As to your second question, you may care about the ordering but not about the value of the ordering expression. Excluding unneeded expressions from the select lists reduces the amount of data that must actually be sent from the server to the client.
First:
The implementation of group by is one which creates a new resultset that differs in structure to the original from clause (table view or some joined tables). That resultset is defined by what is selected.
Not every SQL RDBMS has this restriction, though it is a always requirement that what is ordered by be either an aggregate function of the non-grouped columns (AVG, SUM, etc) or one of the columns grouped by, or functions upon more than one of those results (like adding two columns), because this is a logical requirement of the result of the grouping operation.
Second:
Because you only care about that column for the ordering. For example, you might have a list of the top selling singles without giving their sales (the NYT Bestsellers keeps some details of their data a secret, but do have a ranked list). Of course, you can get around this by just selecting that column and then not using it.
The data is aggregated before it is sorted for the ORDER BY.
If you try to order by any other column (that is not in the group by list or an aggregation function), what value would be used? There is no single value to use for ordering.
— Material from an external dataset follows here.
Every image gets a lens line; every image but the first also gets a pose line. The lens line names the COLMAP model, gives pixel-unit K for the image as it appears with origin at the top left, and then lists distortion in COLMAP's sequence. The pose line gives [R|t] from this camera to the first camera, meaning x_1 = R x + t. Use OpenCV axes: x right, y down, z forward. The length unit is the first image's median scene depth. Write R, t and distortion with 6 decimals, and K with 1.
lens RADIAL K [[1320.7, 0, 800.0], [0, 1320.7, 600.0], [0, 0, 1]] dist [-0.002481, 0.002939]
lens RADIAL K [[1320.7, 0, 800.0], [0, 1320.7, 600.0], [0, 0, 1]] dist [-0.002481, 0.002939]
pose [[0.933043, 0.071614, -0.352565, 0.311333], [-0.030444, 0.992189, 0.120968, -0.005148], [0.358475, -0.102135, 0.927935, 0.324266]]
I believe that you can use combinations of the values for sorting. So you can say:
order by a+b
If a and b are in the group by. You just cannot introduce columns not mentioned in the SELECT. I believe you can use aggregation functions not mentioned in the SELECT, however.
Sample table
sample.grades
Name Grade Score
Adam A 95
Bob A 97
Charlie C 75
First Query using GROUP BY
Select grade, count(Grade) from sample.grades GROUP BY Grade
Output
Grade Count
A 2
C 1
Second Query using order by
select Name, score from sample grades order by score
Output
Bob A 97
Adam A 95
Charlie C 75
Third Query using GROUP BY and ordering
Select grade, count(Grade) from sample.grades GROUP BY Grade desc
Output
Grade Count
A 2
C 1
Once you start using things like Count, you must have group by. You can use them together, but they have very different uses, as I hope the examples clearly show.
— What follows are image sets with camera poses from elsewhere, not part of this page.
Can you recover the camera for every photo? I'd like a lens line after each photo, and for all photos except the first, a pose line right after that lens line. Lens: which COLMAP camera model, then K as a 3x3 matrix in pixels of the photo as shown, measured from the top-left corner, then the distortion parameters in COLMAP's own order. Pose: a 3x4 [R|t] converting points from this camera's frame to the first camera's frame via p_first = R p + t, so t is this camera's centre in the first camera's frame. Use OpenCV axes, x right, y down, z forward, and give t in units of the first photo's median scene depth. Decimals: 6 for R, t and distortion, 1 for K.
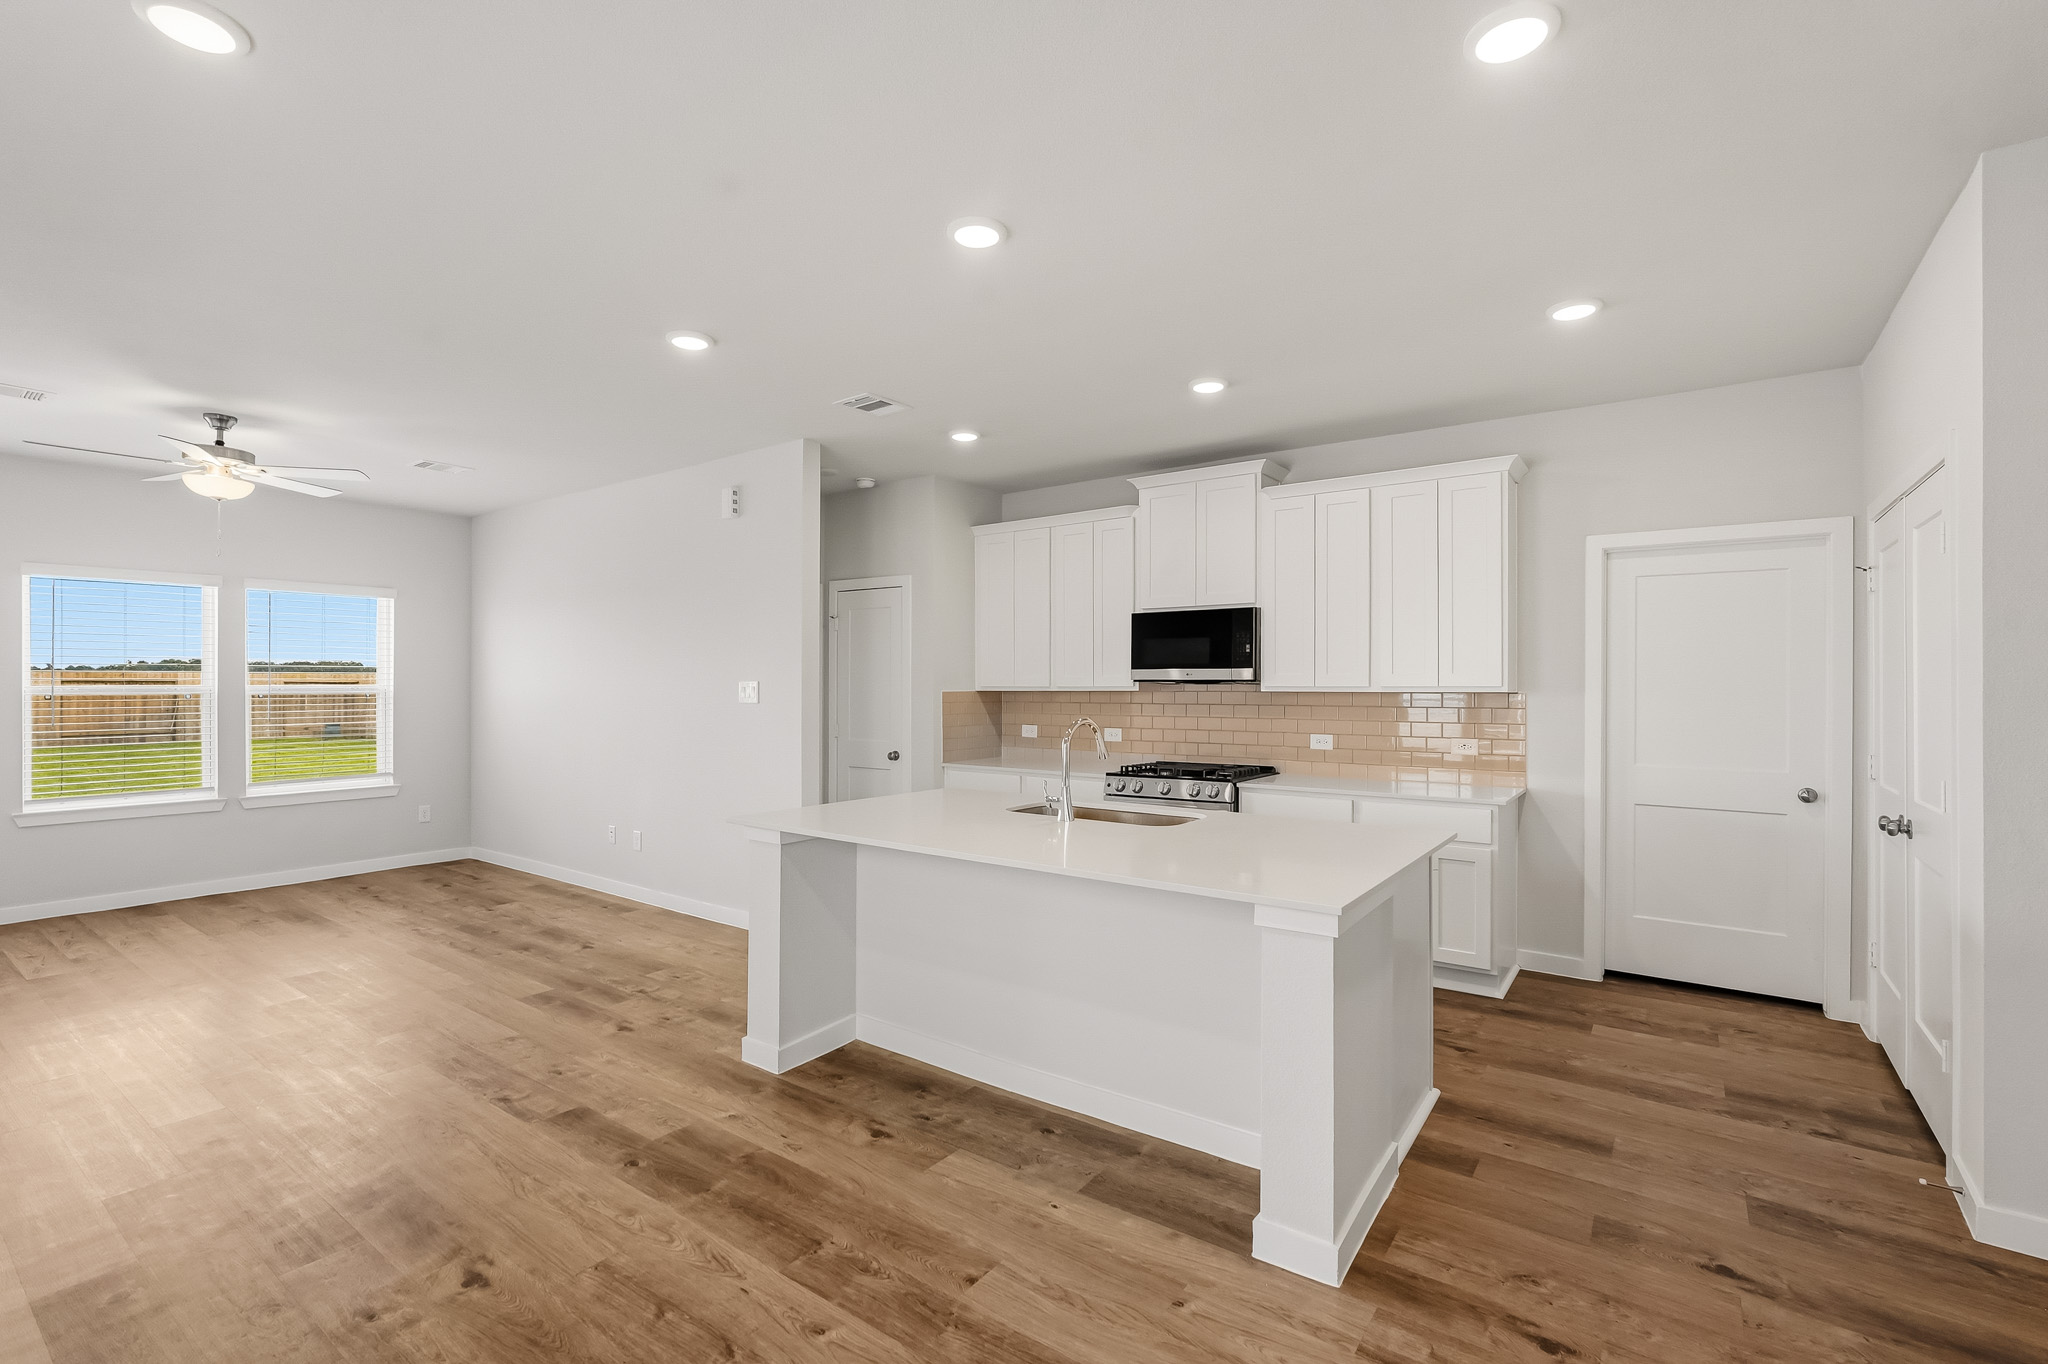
lens RADIAL K [[905.6, 0, 1017.7], [0, 905.6, 691.9], [0, 0, 1]] dist [-0.012904, 0.007052]
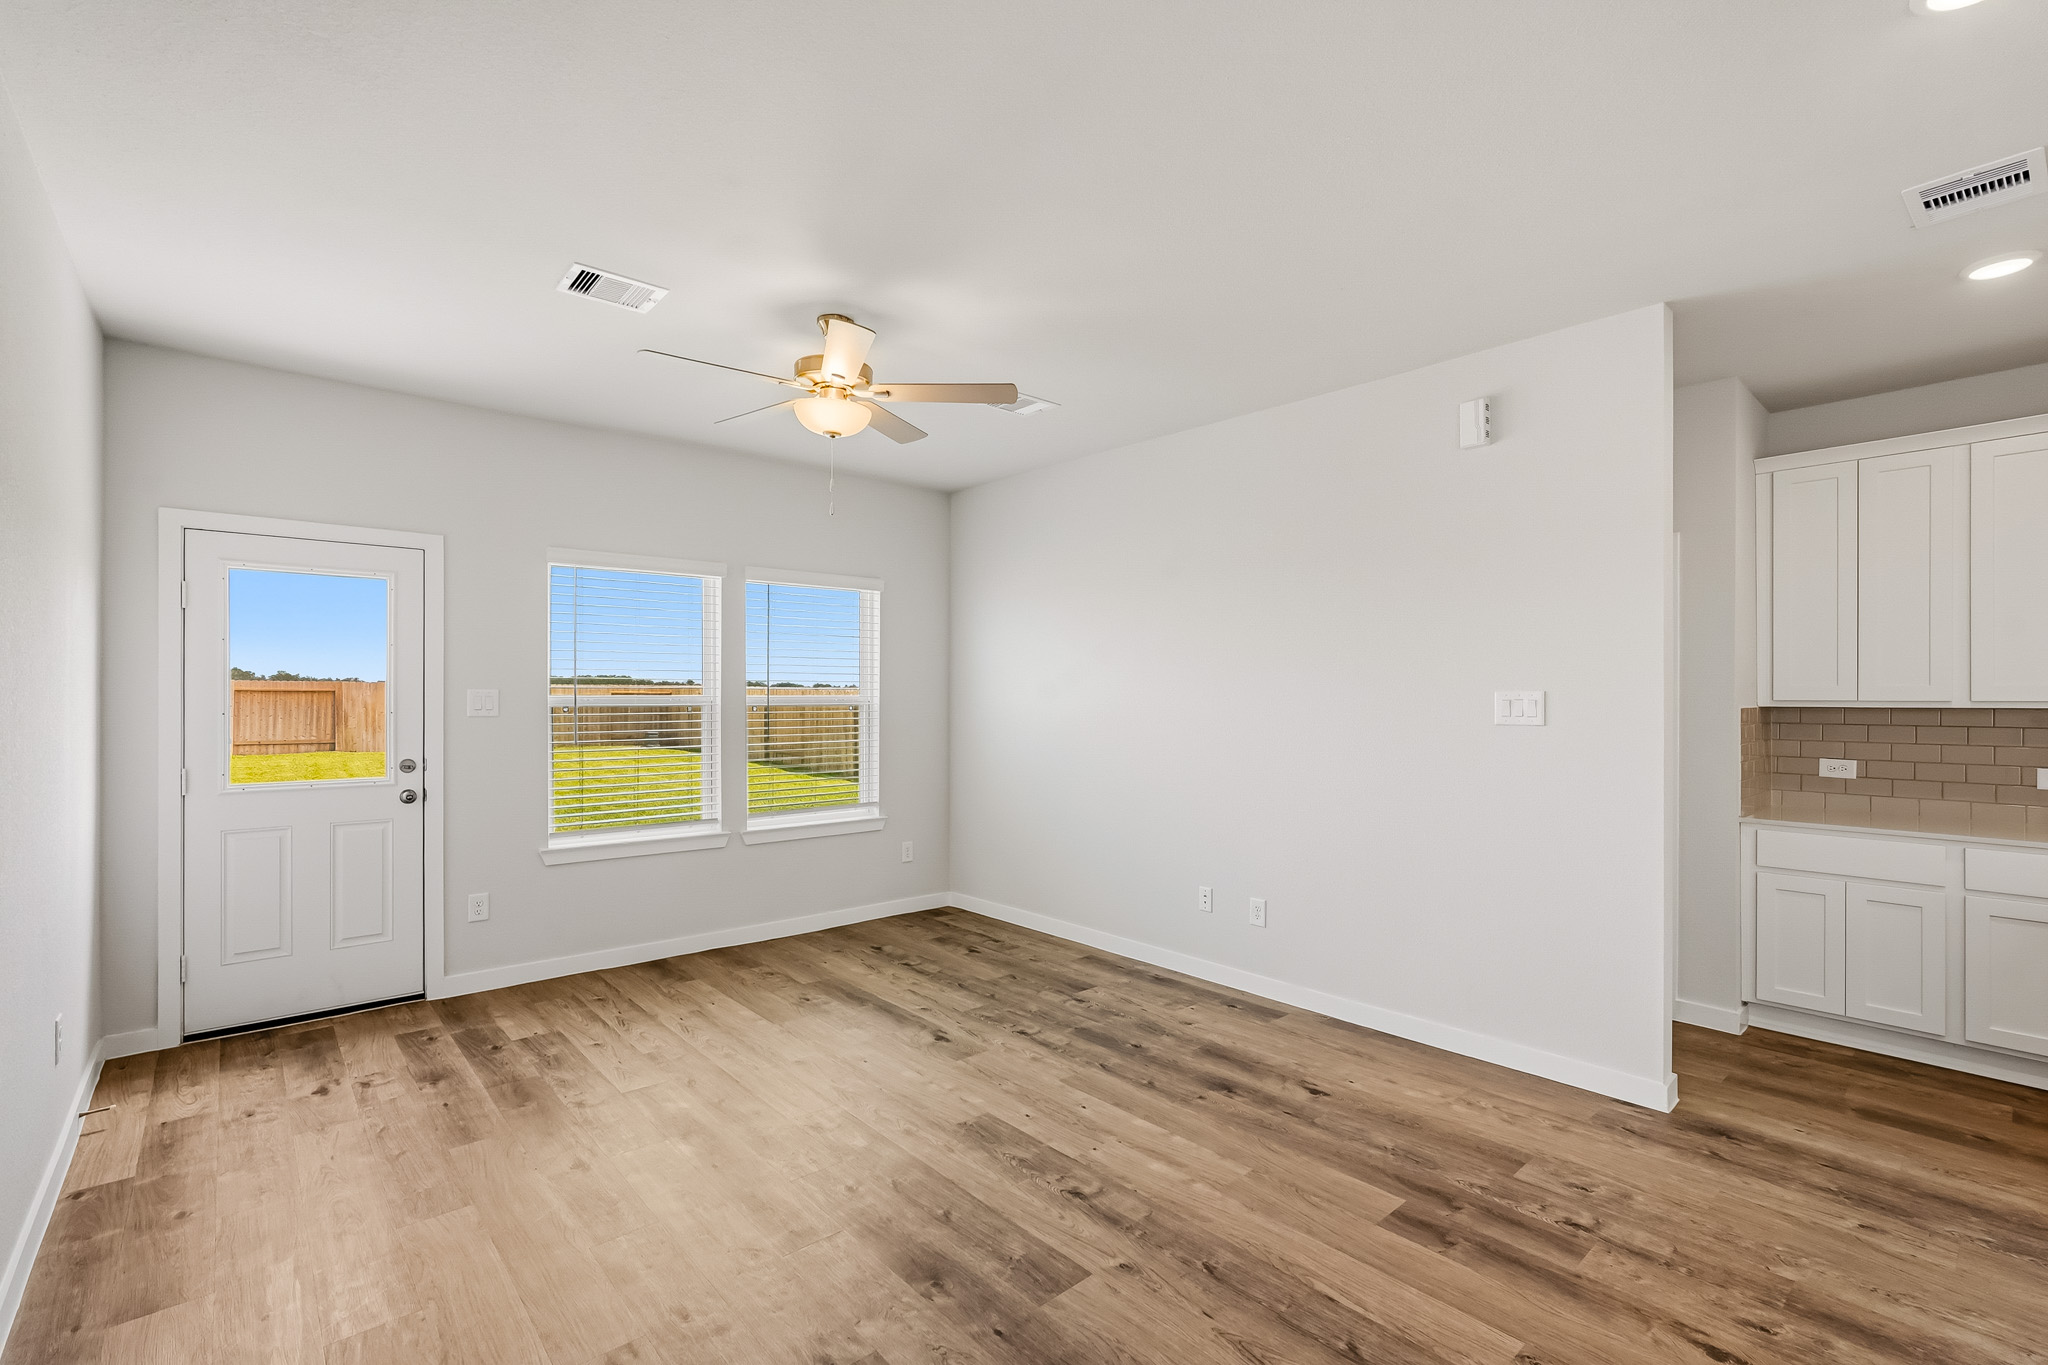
lens RADIAL K [[905.6, 0, 1018.1], [0, 905.6, 691.0], [0, 0, 1]] dist [-0.012904, 0.007052]
pose [[0.976208, 0.001422, -0.216832, -0.555630], [-0.005280, 0.999838, -0.017212, 0.001743], [0.216773, 0.017947, 0.976057, 0.308192]]
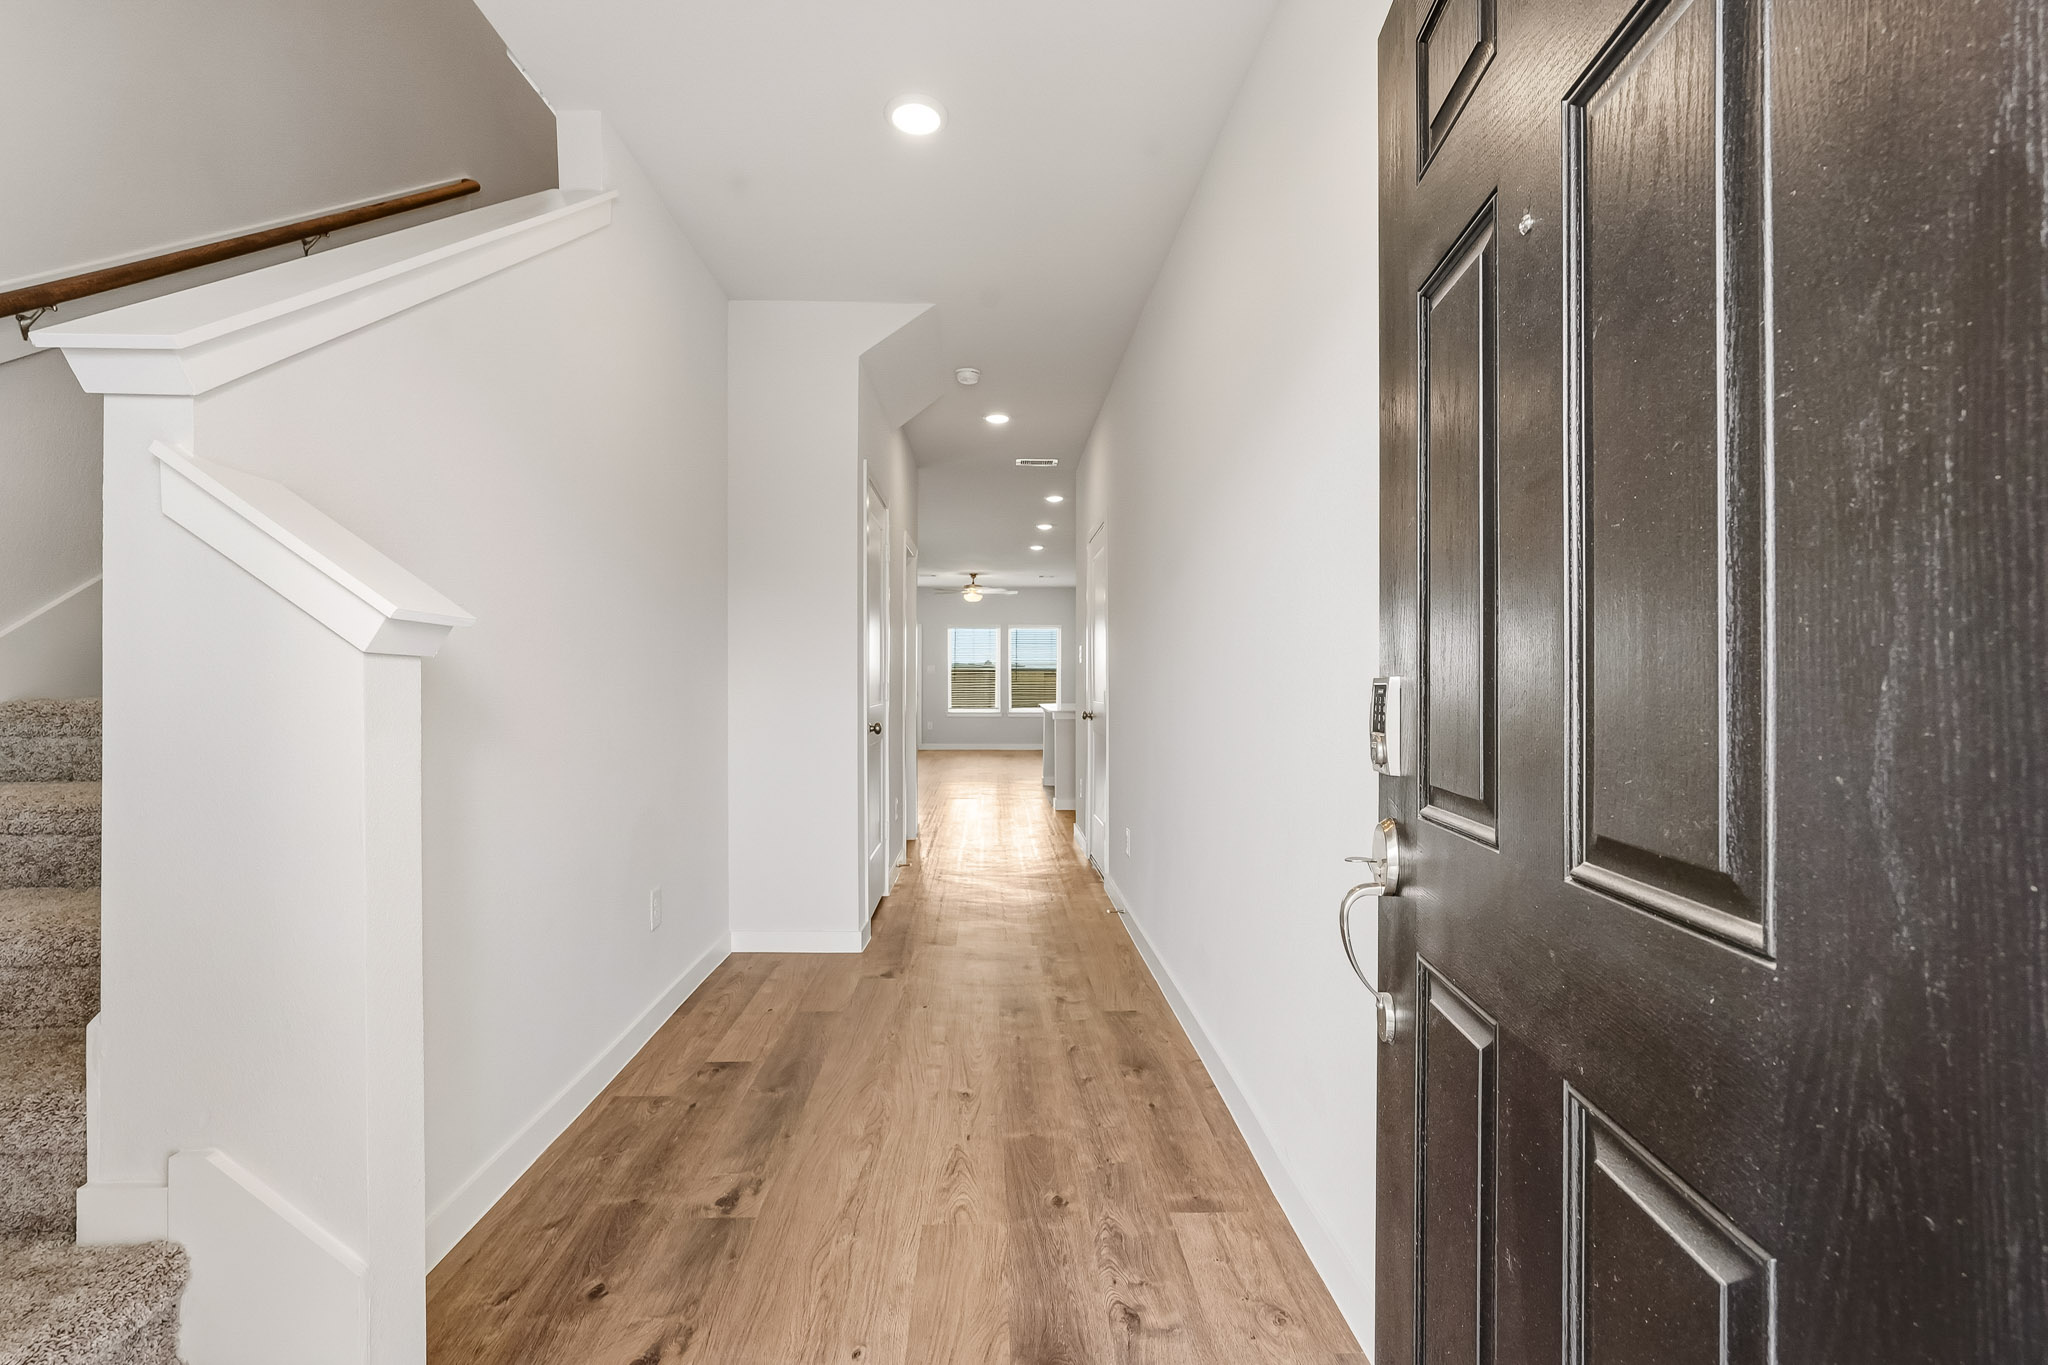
lens RADIAL K [[905.6, 0, 1023.4], [0, 905.6, 683.0], [0, 0, 1]] dist [-0.012904, 0.007052]
pose [[0.617966, 0.003860, -0.786196, 1.445886], [-0.010479, 0.999940, -0.003327, 0.055824], [0.786135, 0.010295, 0.617969, -0.653700]]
To try and answer the question, why does group by effect the items in the select section, because that is what group by is meant to do. You can't do the count of a column if you do not group by that column.
Second question, why would you want to order by but not select all the columns?
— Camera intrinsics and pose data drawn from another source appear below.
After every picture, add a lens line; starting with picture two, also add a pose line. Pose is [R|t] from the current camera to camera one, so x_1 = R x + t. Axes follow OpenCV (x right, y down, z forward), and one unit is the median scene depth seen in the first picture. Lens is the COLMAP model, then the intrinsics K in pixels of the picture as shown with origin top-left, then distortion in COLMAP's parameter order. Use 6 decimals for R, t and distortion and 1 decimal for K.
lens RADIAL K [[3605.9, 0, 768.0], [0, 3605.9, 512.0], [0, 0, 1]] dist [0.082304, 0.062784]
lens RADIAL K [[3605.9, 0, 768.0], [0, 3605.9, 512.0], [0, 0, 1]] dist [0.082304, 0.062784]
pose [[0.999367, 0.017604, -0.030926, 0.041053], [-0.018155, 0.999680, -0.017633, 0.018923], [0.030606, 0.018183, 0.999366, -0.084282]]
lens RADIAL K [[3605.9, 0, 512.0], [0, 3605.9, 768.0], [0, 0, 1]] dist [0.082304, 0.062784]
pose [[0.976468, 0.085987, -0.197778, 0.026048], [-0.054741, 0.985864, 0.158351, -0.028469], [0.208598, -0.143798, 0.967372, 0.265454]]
If I want to order by the score, but do not care about the actual grade or even the score I might do
select name from sample.grades order by score
Output
Name
Bob
Adam
Charlie
Which results do you expect to see ordering by columns not listed in the select list and not participated in group by clause? at any case all kind of sort by non-mentioned in SELECT list columns will be omitted so Oracle guys added the restriction correctly.
with c as (
select 1 id, 2 value from dual
union all
select 1 id, 3 value from dual
union all
select 2 id, 3 value from dual
)
select id
from c
group by id
order by count(*) desc
Here my inderstanding
"The GROUP BY clause groups the rows, but it does not necessarily sort the results in any particular order."
-> you can use Group by without order by
"To change the order, use the ORDER BY clause, which follows the GROUP BY clause."
-> the rows are selected by defaut with primary key, and if you add order by you must add after group by
"The columns used in the ORDER BY clause must appear in the SELECT list, which is unlike the normal use of ORDER BY."